** Lista de tareas **
[a] Reproduce del pasaje sobre los relatos ambientados en Oregón el tramo que va desde "A principios de" hasta "realismo, si quisiera.", ambos incluidos.
[b] Traduce al inglés esta oración del pasaje sobre los relatos ambientados en Oregón: "Incluso podría escribir realismo, si quisiera."
[c] Continúa el pasaje sobre los relatos ambientados en Oregón a partir de su última oración.

--- Pasaje proporcionado ---

A principios de los años sesenta, cuando finalmente comenzaron a publicarme historias, estaba bastante segura de que la realidad a menudo se representaba mejor de manera oblicua, del revés o como si fuera un país imaginario, y también que podía escribir sobre cualquier lugar y cualquier cosa que quisiera, con esperanzas aunque sin ninguna expectativa de que alguien, en algún lugar, lo publicara.

Incluso podría escribir realismo, si quisiera.

Los relatos “Mensajes”, “Sonámbulos” y “Mano, copa, concha” son de la colección Searoad, y tienen lugar en el actual Oregón, en una ciudad costera disfrazada a medias que llamo Klatsand. El protagonista de “La dirección del camino” aún vive al lado de la autopista 18, cerca de Mc-Minnville, en Oregón. “Chicas Búfalo” se desarrolla en el desierto alto del este de Oregón. “Ether, OR” se mueve entre el lado este seco y el lado oeste verde del estado de una manera pacífica, improbable y corriente que creo que es algo que aprendí viviendo en Oregón durante cincuenta años.

--- Listado extraído ---

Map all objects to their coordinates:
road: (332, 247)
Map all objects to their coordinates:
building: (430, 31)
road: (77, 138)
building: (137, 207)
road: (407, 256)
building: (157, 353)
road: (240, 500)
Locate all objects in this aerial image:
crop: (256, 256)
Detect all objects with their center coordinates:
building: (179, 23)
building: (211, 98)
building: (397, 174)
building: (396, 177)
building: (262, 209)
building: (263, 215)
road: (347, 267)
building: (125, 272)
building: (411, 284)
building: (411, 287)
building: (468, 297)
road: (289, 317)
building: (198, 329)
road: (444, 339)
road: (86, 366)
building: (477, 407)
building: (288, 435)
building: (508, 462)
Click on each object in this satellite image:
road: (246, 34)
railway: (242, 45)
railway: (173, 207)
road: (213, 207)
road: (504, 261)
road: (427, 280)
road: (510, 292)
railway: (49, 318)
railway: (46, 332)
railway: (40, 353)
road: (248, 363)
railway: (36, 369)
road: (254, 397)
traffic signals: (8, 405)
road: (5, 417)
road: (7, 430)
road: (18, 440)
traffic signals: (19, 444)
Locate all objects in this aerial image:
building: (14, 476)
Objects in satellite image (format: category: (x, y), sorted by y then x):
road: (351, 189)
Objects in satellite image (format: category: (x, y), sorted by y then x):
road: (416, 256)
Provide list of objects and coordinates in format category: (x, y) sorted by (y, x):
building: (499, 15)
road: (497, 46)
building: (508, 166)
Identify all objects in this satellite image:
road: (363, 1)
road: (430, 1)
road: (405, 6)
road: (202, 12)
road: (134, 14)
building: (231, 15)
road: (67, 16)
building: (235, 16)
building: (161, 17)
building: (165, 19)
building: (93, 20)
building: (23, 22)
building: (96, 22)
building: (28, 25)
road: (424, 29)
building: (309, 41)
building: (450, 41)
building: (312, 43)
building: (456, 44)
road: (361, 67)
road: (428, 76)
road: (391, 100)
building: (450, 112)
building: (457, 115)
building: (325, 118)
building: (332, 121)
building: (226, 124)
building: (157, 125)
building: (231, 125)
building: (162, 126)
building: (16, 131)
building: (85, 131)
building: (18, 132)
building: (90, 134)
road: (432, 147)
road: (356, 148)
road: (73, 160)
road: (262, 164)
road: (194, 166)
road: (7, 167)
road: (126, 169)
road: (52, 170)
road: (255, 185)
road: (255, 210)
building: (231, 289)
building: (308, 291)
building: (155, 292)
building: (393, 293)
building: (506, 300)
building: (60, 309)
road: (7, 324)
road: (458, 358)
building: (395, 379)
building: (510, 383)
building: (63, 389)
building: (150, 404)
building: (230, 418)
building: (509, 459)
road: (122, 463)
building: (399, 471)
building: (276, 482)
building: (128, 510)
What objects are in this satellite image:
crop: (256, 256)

---

** Resultados **
[a]
A principios de los años sesenta, cuando finalmente comenzaron a publicarme historias, estaba bastante segura de que la realidad a menudo se representaba mejor de manera oblicua, del revés o como si fuera un país imaginario, y también que podía escribir sobre cualquier lugar y cualquier cosa que quisiera, con esperanzas aunque sin ninguna expectativa de que alguien, en algún lugar, lo publicara.

Incluso podría escribir realismo, si quisiera.

[b] I could even write realism, if I wanted to.

[c]
“El burro blanco” parece estar en una India soñada y “El arpa de Gwilan”, en algún lugar a lo largo de las fronteras de una Gales de fantasía. La ubicación espacial de historias como “El mar es inmenso” o “Los niños perdidos” es irrelevante, aparte de que ocurren en Estados Unidos: reflejos de un momento en la vida estadounidense. “El león de May” está ambientada en el valle de Napa de California, donde pasé los veranos eternos de mi infancia, y “Las cuatro y media” se desarrolla sobre todo en Berkeley, donde crecí.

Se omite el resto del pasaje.